More than eight decades after it was installed, a memorial to the three 19th-century sibling novelists in London’s Westminster Abbey was amended Thursday to restore the diaereses – the two dots over the e in their surname.

The dots — which indicate that the name is pronounced “brontay” rather than “bront” — were omitted when the stone tablet commemorating Charlotte, Emily and Anne was erected in the abbey’s Poets’ Corner in October 1939, just after the outbreak of World War II.

They were restored after Brontë historian Sharon Wright, editor of the Brontë Society Gazette, raised the issue with Dean of Westminster David Hoyle. The abbey asked its stonemason to tap in the dots and its conservator to paint them.

“There’s no paper record for anyone complaining about this or mentioning this, so I just wanted to put it right, really,” Wright said. “These three Yorkshire women deserve their place here, but they also deserve to have their name spelled correctly.”

It’s believed the writers’ Irish father Patrick changed the spelling of his surname from Brunty or Prunty when he went to university in England.

Raised on the wild Yorkshire moors, all three sisters died before they were 40, leaving enduring novels including Charlotte’s “Jane Eyre,” Emily’s “Wuthering Heights” and Anne’s “The Tenant of Wildfell Hall.”

Rebecca Yorke, director of the Brontë Society, welcomed the restoration.

“As the Brontës and their work are loved and respected all over the world, it’s entirely appropriate that their name is spelled correctly on their memorial,” she said.

**Task goal**
Please quote the Brontë memorial passage above in full, word for word.

**Extracted material**
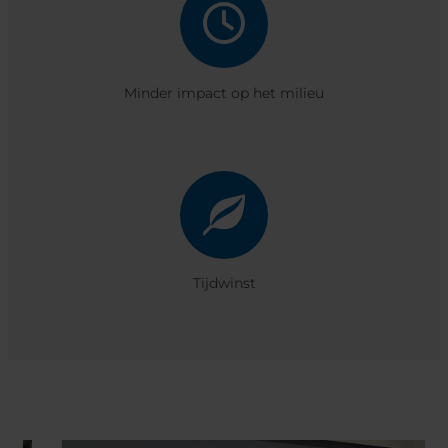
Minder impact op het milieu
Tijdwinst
* * *
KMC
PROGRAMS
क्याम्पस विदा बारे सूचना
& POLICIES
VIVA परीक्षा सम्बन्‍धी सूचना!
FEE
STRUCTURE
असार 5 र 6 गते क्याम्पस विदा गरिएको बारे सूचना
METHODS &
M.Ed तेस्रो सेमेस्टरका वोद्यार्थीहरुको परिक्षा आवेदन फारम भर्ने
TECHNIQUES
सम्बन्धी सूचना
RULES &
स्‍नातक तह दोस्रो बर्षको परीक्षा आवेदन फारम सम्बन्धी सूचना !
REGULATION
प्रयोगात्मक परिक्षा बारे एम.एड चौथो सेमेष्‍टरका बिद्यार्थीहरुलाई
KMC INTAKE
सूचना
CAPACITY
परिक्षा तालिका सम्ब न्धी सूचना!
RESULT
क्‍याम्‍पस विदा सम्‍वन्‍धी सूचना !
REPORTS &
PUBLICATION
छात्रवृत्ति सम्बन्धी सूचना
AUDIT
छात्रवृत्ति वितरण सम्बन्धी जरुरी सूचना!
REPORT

**Result below**
More than eight decades after it was installed, a memorial to the three 19th-century sibling novelists in London’s Westminster Abbey was amended Thursday to restore the diaereses – the two dots over the e in their surname.

The dots — which indicate that the name is pronounced “brontay” rather than “bront” — were omitted when the stone tablet commemorating Charlotte, Emily and Anne was erected in the abbey’s Poets’ Corner in October 1939, just after the outbreak of World War II.

They were restored after Brontë historian Sharon Wright, editor of the Brontë Society Gazette, raised the issue with Dean of Westminster David Hoyle. The abbey asked its stonemason to tap in the dots and its conservator to paint them.

“There’s no paper record for anyone complaining about this or mentioning this, so I just wanted to put it right, really,” Wright said. “These three Yorkshire women deserve their place here, but they also deserve to have their name spelled correctly.”

It’s believed the writers’ Irish father Patrick changed the spelling of his surname from Brunty or Prunty when he went to university in England.

Raised on the wild Yorkshire moors, all three sisters died before they were 40, leaving enduring novels including Charlotte’s “Jane Eyre,” Emily’s “Wuthering Heights” and Anne’s “The Tenant of Wildfell Hall.”

Rebecca Yorke, director of the Brontë Society, welcomed the restoration.

“As the Brontës and their work are loved and respected all over the world, it’s entirely appropriate that their name is spelled correctly on their memorial,” she said.